• _WHAT YOU WILL DO_
How many lines of the records below contain the word "hand"? Answer with the number alone.
━━━━━ INPUT DATA
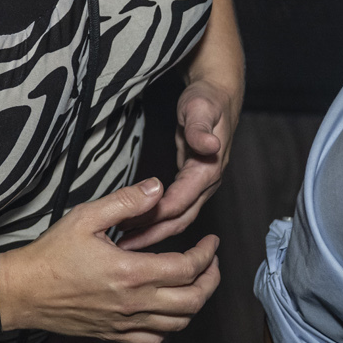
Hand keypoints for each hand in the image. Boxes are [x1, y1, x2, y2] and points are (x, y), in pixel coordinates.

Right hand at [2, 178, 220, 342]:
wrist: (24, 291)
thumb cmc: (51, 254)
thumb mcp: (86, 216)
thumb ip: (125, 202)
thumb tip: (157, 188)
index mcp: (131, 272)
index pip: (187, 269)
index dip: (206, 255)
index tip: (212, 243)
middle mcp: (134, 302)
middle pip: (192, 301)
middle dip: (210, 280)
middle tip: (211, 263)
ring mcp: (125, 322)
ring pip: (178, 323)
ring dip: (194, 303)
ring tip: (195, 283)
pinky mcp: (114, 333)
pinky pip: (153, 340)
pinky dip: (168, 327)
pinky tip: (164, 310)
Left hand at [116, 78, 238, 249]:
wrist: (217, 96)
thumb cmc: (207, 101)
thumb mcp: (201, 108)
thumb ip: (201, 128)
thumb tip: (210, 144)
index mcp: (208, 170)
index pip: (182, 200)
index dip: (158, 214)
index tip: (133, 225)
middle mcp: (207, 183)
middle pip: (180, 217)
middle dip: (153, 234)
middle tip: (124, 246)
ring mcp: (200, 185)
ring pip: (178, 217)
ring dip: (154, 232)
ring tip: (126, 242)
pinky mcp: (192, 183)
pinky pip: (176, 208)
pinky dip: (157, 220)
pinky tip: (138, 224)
━━━━━━━━━━
━━━━━ INPUT DATA
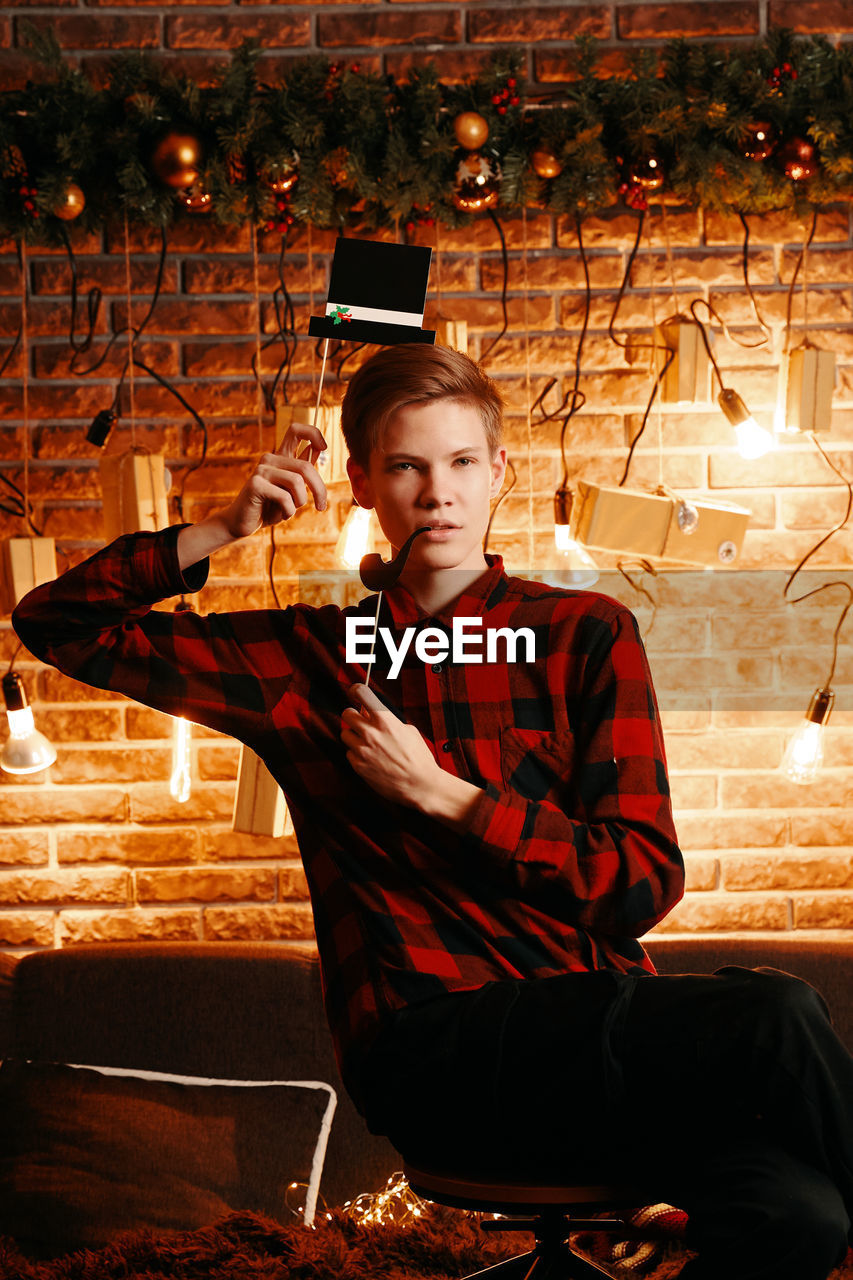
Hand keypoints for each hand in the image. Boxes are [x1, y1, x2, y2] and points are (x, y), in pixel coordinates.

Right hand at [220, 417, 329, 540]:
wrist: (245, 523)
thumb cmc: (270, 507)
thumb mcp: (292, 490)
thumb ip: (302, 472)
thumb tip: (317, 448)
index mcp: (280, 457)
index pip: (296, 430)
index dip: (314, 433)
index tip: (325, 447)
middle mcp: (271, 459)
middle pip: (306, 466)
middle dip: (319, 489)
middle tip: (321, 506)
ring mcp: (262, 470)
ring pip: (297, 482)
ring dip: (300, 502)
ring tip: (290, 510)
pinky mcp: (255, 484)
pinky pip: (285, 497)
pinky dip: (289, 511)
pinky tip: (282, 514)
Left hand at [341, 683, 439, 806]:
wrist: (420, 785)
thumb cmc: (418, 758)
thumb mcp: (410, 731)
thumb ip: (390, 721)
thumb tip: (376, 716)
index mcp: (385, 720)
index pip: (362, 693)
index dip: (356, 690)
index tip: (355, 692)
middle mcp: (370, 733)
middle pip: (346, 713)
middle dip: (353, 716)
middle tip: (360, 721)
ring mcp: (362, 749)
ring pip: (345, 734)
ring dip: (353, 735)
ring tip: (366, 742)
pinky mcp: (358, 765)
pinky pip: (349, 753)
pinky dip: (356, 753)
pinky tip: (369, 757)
━━━━━━━━━━
• _ANSWER BELOW_
6